Merrill: Repatriated Income Will Have Minor Economic Impact

March 7, 2005
Last year's American Jobs Creation Act notably repealed a U.S. export tax subsidy that the World Trade Organization had ruled was illegal. It also notably included a one-year provision allowing U.S. companies to repatriate income from foreign affiliates ...

Last year's American Jobs Creation Act notably repealed a U.S. export tax subsidy that the World Trade Organization had ruled was illegal. It also notably included a one-year provision allowing U.S. companies to repatriate income from foreign affiliates at reduced rates. Of the about $600 billion that it figures is eligible for repatriation, only about $250 billion will be repatriated, says Merrill Lynch & Co., New York.
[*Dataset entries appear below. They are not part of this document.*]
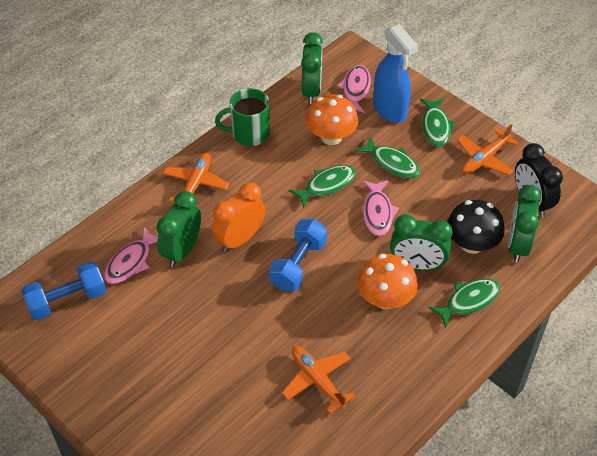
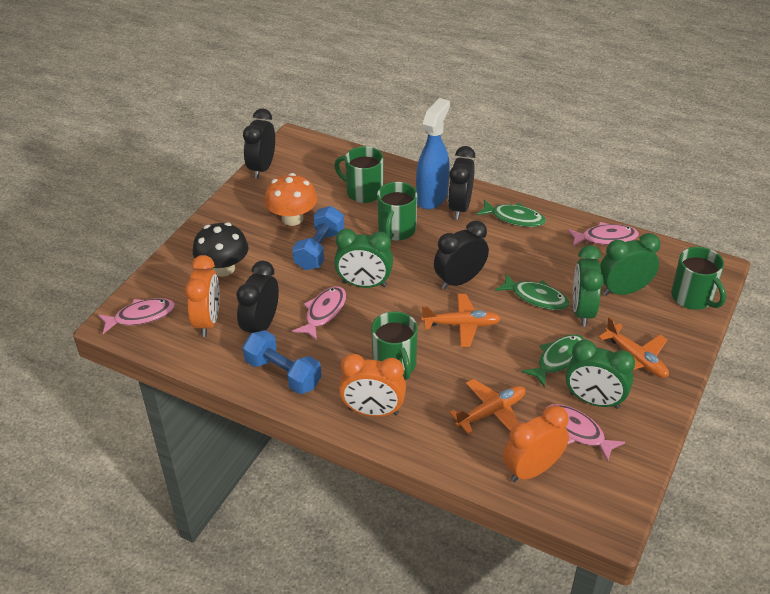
black clock: 1 -> 4
green fish: 4 -> 3
green mug: 1 -> 4
orange clock: 1 -> 3
orange mushroom: 2 -> 1
pink fish: 3 -> 4

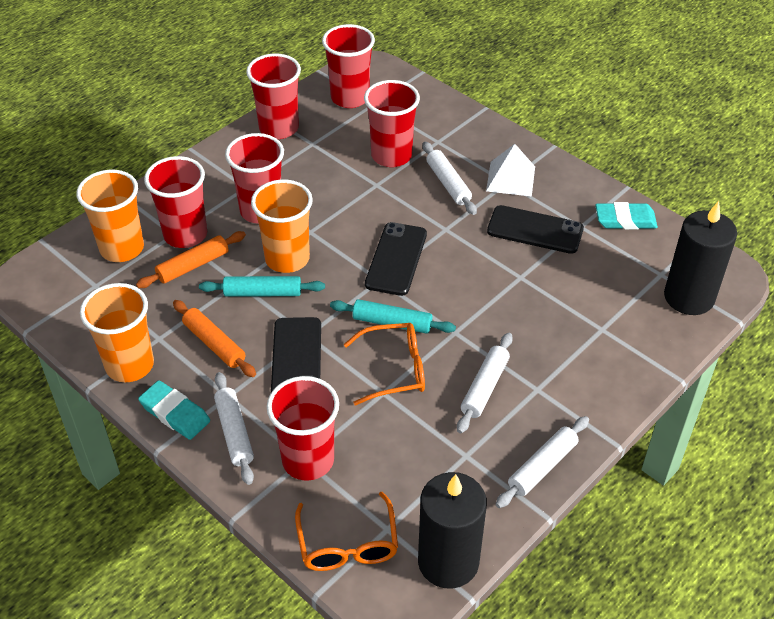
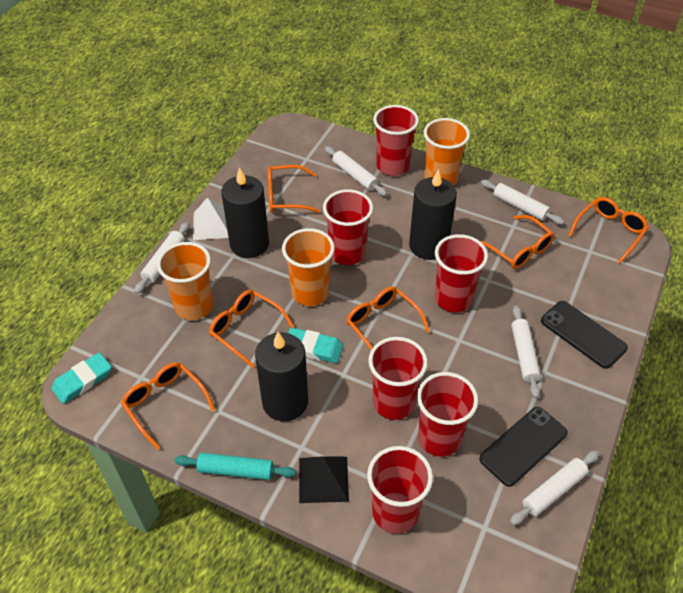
black candle: 2 -> 3
black phone: 3 -> 2
black pyramid: 0 -> 1
orange glasses: 2 -> 6
orange rolling pin: 2 -> 0
turquoise rolling pin: 2 -> 1
white rolling pin: 4 -> 5

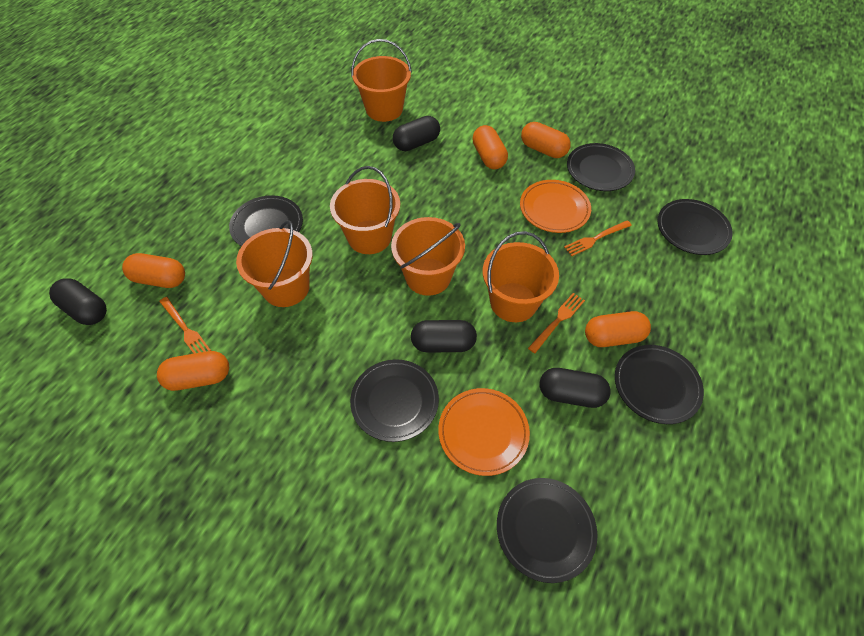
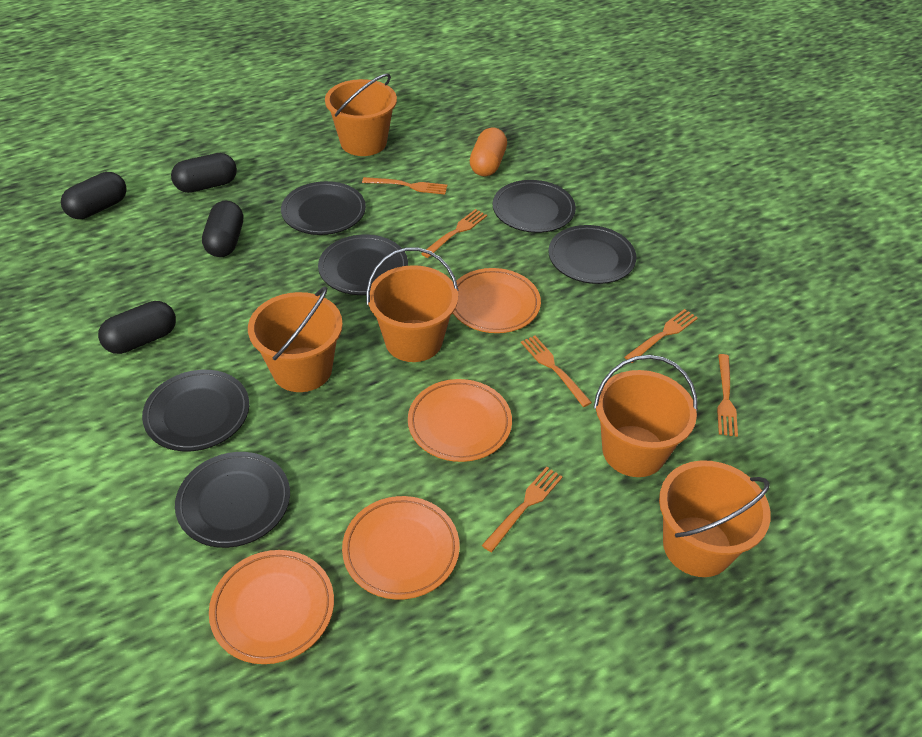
orange capsule: 5 -> 1
orange fork: 3 -> 6
orange plate: 2 -> 4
"When all the direct and indirect effects are taken into account, and keeping in mind that a non-trivial part of the flows will be directed toward non-economic items, the overall macro impact is far less than generally perceived by the economics community, which assume that a large proportion will be used for capex [capital expenditures] or some facsimile thereof," says Merrill.

Specifically, if the cash goes mainly to reducing company debt and shoring up pension funds and to a lesser extent to job training and capital outlays, the five-year economic impact of repatriation would be to create a total of 600,000 jobs, raise the U.S. savings rate by 1.4 percentage points and add just 0.12 of a percentage point to GDP each year.